A sad, sad day.
Back to the dialogue then, as that is the easiest way:
Me: “Billy*, we have had this washing machine for a while now. How do I change the filter that holds all the fluff?”
Billy: “Um… good question.”
Later… (after Billy finishes trying to pull random bits off the front):
Billy: “I don’t think you have to. I think it does it automatically.”
Me: “That doesn’t sound very likely.”
Billy: “No, really, I think it is automatically flushed out with the water.”
Me: “What, the water after it has dried all the clothes?”
Me: “Seriously, you have to empty these things. I am an expert on tumble driers. Trust me. The fluff can’t possibly go anywhere, as if it could get through any gaps to escape then so could your socks.”
Billy: “Hang on, I’ll look on the internet.”
Me: “Look, Ben… er, I mean Billy, the internet will be of no use. This is a washing machine. You need the instruction manual.”
Juliet: “Actually dear, they do sometimes have the manual online these days.”
Me: “Oh hello dear, I didn’t realise you were in this story. Really?”
Me: “Shall we have one of those pauses that allows Billy to say the next ridiculous thing?”
Billy: “You see: it says in this review that you don’t have to. It has an automatic self filtering system.”
Billy: “Yes, look, this customer says that she has had hers for eighteen months. She has three cats and a dog and has never had to clean out the drying filter.”
Me: “Oh. All right then.”
Juliet: “Don’t worry dear, it was bound to happen eventually… You can’t always be right.”

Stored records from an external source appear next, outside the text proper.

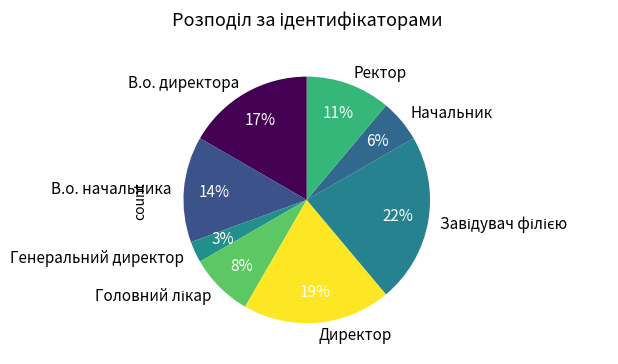

Between Директор and Генеральний директор, which is larger?

Директор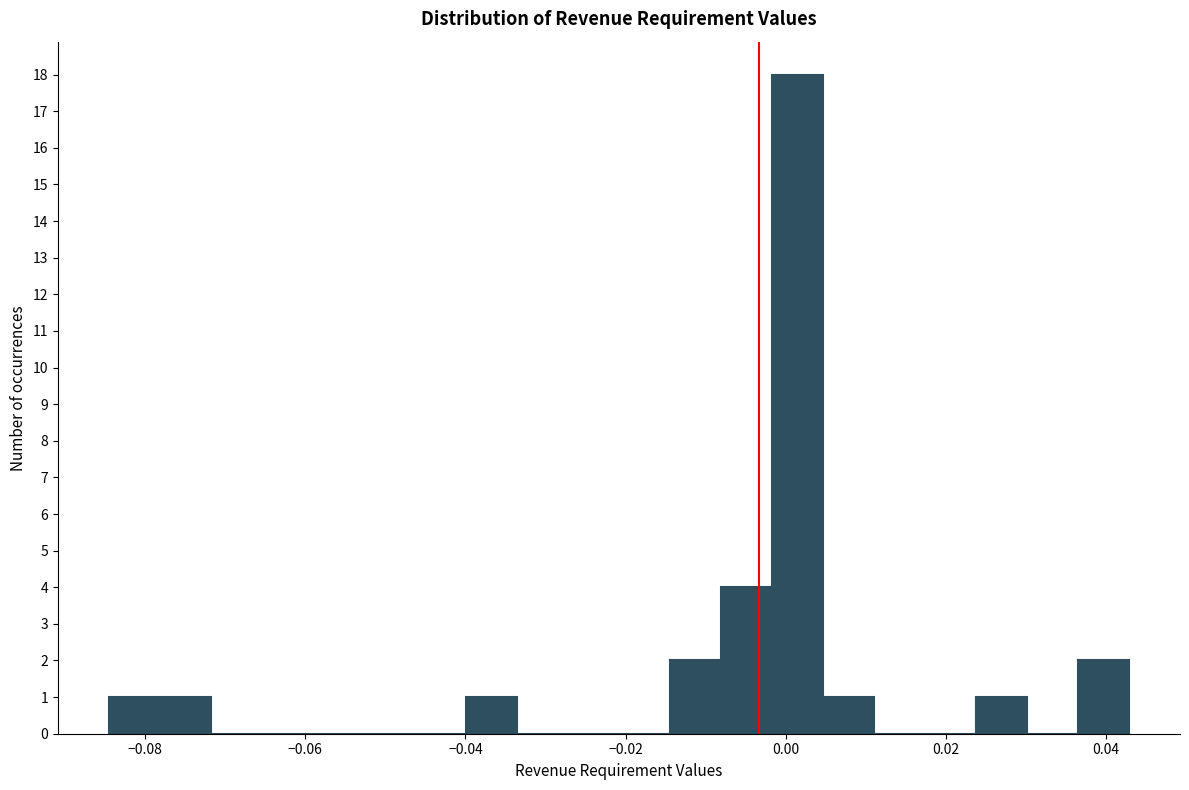

Read against the x-axis, roughly where is the centre of the tallest bar?

0.002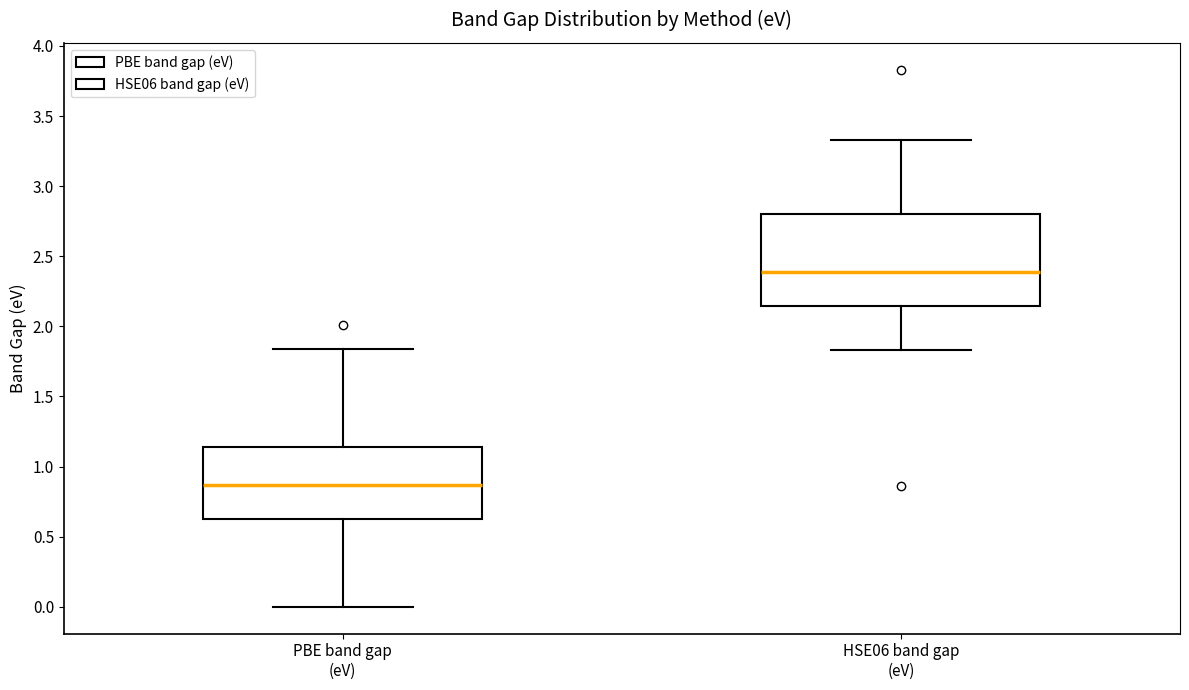

Reading left to right, transcribe this box plot: for each box, give where its median line is, the range the box spans, and where its two whiskers end, as read against the y-axis. The values are not printed on the chart, so give them approximately, as read against the axis.

PBE band gap (eV): median 0.85, box 0.65 to 1.15, whiskers 0.00 to 1.85
HSE06 band gap (eV): median 2.40, box 2.15 to 2.80, whiskers 1.85 to 3.35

Me: [chunter chunter] “Enough of your cheek young lady. I’m going to bed.”
* The names have been changed to protect the
innocent goon I live with!
I was out of bed at this point, if anyone is interested.
Me: “Um, Billy. The washing machine has stopped drying my clothes… It is flashing. It says ‘F-13’. I think F may stand for FAULT.”
Billy: “Er… let me google it.”
Billy: “Oh. It says Fault 13 means that the filter is blocked with fluff.”
I was wrong for a whole 45 minutes. It was rubbish. I am determined to never let this happen again!
NOTE: it would be churlish to suggest that you google “WD860 review” and read the articles, or indeed suggest that you google “WD860 F13” and read all the hilarious “worst thing I have ever bought” complaints, so I won’t. Well done me.